======== Records provided ========
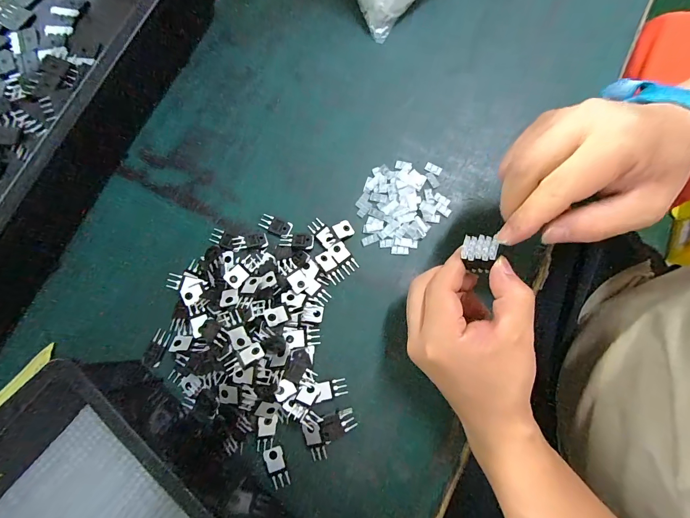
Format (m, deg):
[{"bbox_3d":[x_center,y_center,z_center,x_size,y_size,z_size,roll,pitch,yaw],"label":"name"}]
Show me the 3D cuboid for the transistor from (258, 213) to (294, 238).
[{"bbox_3d":[-0.066,-0.032,0.311,0.030,0.004,0.016,23,76,4],"label":"transistor"}]

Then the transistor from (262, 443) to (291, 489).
[{"bbox_3d":[-0.056,0.168,0.267,0.015,0.004,0.032,-20,77,-6],"label":"transistor"}]

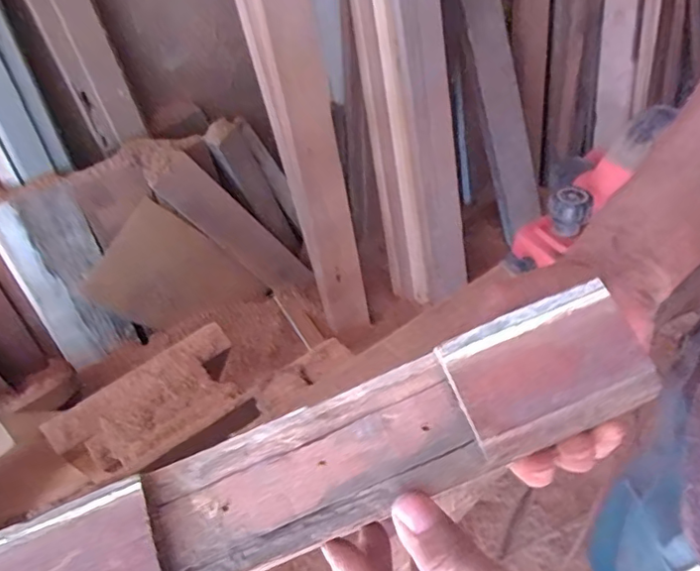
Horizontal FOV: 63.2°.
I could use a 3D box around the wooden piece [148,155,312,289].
[{"bbox_3d":[-0.297,-0.146,1.447,0.114,0.519,0.067,-39,43,8],"label":"wooden piece"}]

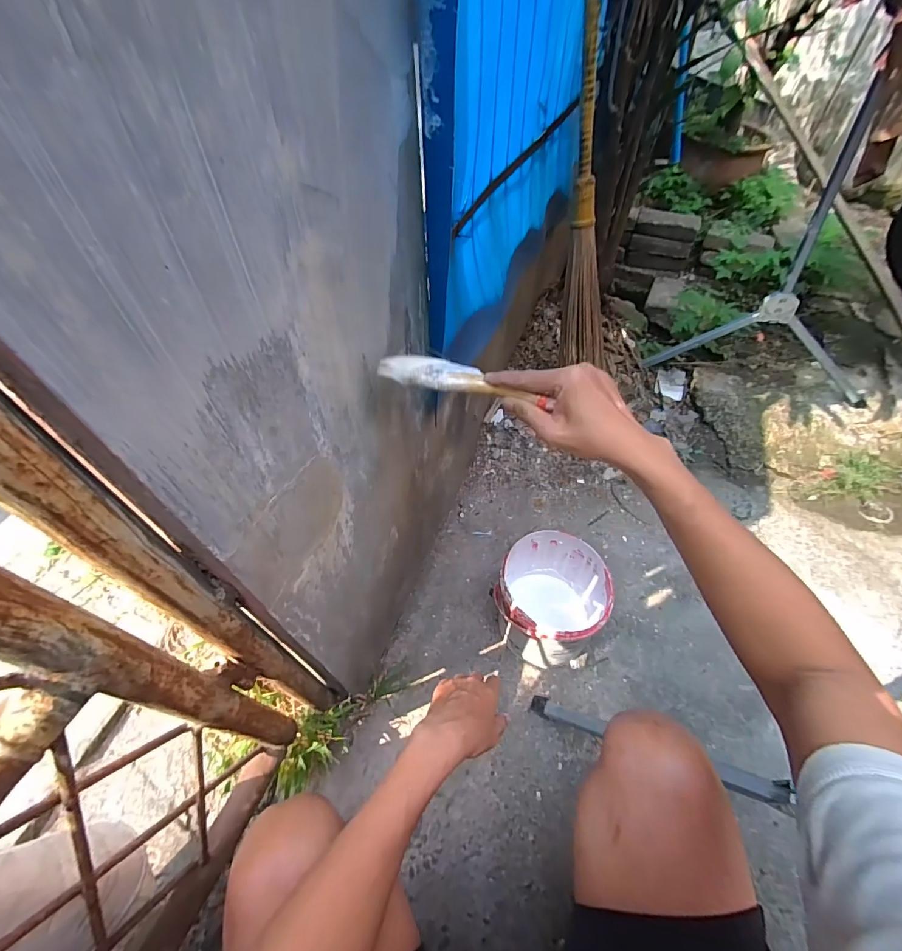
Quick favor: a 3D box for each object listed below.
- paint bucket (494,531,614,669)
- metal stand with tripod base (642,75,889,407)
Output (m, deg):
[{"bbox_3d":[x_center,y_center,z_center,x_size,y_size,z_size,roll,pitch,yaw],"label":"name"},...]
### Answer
========
Directions »
Only the lines from the one holding "- paint bucket (494,531,614,669)" through the final line of the entries, both included, should be given again, word for word.

Exercise answer »
- paint bucket (494,531,614,669)
- metal stand with tripod base (642,75,889,407)
Output (m, deg):
[{"bbox_3d":[x_center,y_center,z_center,x_size,y_size,z_size,roll,pitch,yaw],"label":"name"},...]
### Answer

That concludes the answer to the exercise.